Using heuristics, beam search, etc, = "not brute force".
Calling something smart "brute force" is wrong.
There's already a number of papers demonstrating use of LLMs for math in general:
"Autoformalization with Large Language Models" https://arxiv.org/abs/2205.12615
"Large language models can write informal proofs, translate them into formal ones, and achieve SoTA performance in proving competition-level maths problems!" https://twitter.com/AlbertQJiang/status/1584877475502301184
"Magnushammer: A Transformer-based Approach to Premise Selection" https://twitter.com/arankomatsuzaki/status/16336564683345879...
I find it rather sad that the reaction to amazing research is "but it's just..." and "it might not work on ...". Like, maybe appreciate it a bit and consider a possibility that something similar to it might work?
AlphaGeometry works, in simplified terms, in two stages:
1. Heuristically add a candidate construction using an NN (a transformer)

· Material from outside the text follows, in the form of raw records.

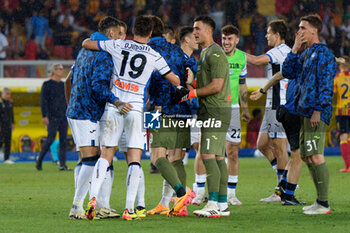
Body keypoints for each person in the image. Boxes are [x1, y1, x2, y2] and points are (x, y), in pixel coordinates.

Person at [82, 15, 183, 220]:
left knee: (106, 154)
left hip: (115, 106)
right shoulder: (154, 54)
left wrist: (101, 44)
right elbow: (175, 80)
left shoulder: (118, 44)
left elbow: (86, 43)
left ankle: (92, 198)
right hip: (136, 108)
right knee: (134, 158)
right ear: (151, 33)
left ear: (133, 30)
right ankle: (130, 208)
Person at [65, 16, 127, 220]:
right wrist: (117, 101)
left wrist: (72, 104)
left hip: (77, 112)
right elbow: (98, 88)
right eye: (120, 34)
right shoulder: (104, 55)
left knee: (95, 158)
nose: (122, 39)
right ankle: (76, 206)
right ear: (111, 34)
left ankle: (102, 205)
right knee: (92, 159)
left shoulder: (83, 50)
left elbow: (68, 80)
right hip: (87, 113)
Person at [177, 15, 232, 217]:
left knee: (208, 156)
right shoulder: (206, 53)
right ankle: (222, 204)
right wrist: (192, 83)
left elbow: (217, 86)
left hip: (215, 110)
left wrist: (192, 92)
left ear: (209, 30)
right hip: (213, 109)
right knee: (217, 158)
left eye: (198, 28)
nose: (195, 32)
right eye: (193, 29)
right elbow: (205, 85)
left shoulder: (215, 53)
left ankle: (214, 204)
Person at [282, 14, 337, 215]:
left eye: (303, 28)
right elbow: (288, 72)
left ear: (314, 31)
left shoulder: (324, 54)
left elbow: (325, 86)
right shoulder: (305, 54)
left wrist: (318, 110)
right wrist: (295, 48)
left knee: (315, 156)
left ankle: (323, 203)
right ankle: (319, 201)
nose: (299, 31)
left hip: (316, 113)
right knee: (306, 156)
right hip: (303, 112)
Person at [192, 24, 250, 207]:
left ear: (237, 40)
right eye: (224, 38)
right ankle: (200, 190)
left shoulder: (242, 58)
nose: (226, 42)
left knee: (232, 152)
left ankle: (231, 193)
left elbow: (242, 84)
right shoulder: (214, 54)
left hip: (232, 109)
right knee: (205, 149)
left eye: (230, 39)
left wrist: (245, 107)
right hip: (213, 106)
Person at [146, 24, 198, 217]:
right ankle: (172, 205)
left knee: (156, 157)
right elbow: (193, 79)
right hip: (183, 110)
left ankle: (182, 195)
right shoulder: (185, 57)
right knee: (176, 158)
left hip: (157, 109)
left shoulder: (154, 50)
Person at [245, 19, 291, 202]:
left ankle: (282, 189)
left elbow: (256, 61)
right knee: (262, 144)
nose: (266, 35)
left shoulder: (279, 52)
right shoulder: (286, 51)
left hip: (279, 104)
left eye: (268, 32)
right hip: (272, 103)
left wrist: (234, 51)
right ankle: (285, 178)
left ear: (277, 35)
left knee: (279, 147)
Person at [36, 64, 70, 171]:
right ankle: (39, 160)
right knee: (50, 139)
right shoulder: (47, 84)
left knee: (63, 141)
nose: (61, 70)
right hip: (52, 116)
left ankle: (63, 164)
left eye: (62, 69)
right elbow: (43, 101)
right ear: (54, 71)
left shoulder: (63, 85)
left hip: (63, 116)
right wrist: (44, 115)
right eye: (59, 69)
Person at [333, 56, 350, 172]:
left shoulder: (337, 78)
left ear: (341, 66)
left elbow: (332, 94)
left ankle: (347, 166)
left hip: (341, 111)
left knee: (343, 137)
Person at [0, 88, 15, 164]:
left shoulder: (10, 103)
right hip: (1, 126)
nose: (8, 95)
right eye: (6, 94)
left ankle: (6, 159)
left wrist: (13, 123)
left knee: (8, 142)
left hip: (8, 125)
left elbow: (11, 114)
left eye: (9, 94)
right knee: (0, 142)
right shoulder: (0, 103)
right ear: (2, 94)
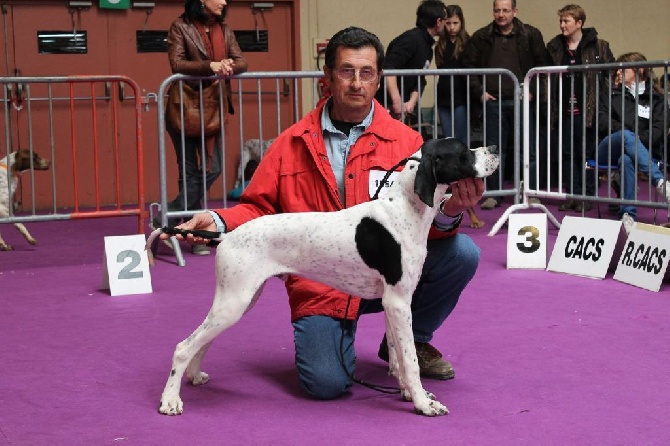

2. Brute force search through all possible deductions from the current set of constructions using a symbolic solver
If you don't find a solution after step 2, repeat. There may be some backtracking involved to try a different set of constructions as well.
This approach only works because, in geometry, the set of possible deductions from a given construction is actually quite small.
Also, note that this approach overall is essentially an optimization, not amazing new capabilities. Replacing step 1 with a random construction still solves 10 problems on average in the given time, compared to 30 with the new approach. The existing algorithm, relying mostly on brute force search, is probably able to solve all of the geometry problems if given, say, 10 times as much time as the olympiad students (so not some absurd amount of time).
The search space here is not so large. Read this paper, a key part of the present work: https://doi.org/10.1023/A:1006171315513
You mean like a calculator?
A calculator that can solve any problem human could, and more? Sure.
how did you edit your comment after it got visible to others?
You can edit a comment for about an hour if I remember correctly, regardless of it being visible. You can't delete it after someone responds to it though.
I don't think this is quite right. The brute force search is performed by a symbolic solver, not the transformer. When it runs out of new deductions, the transformer is asked to suggest possible extra constructions (not randomly added).
Thanks for the correction, it looks like you're right.
That's exactly how I was taught geometry in school and I hated it with my all guts. Only after making it into the math department of the university I learned to do it properly and to enjoy it.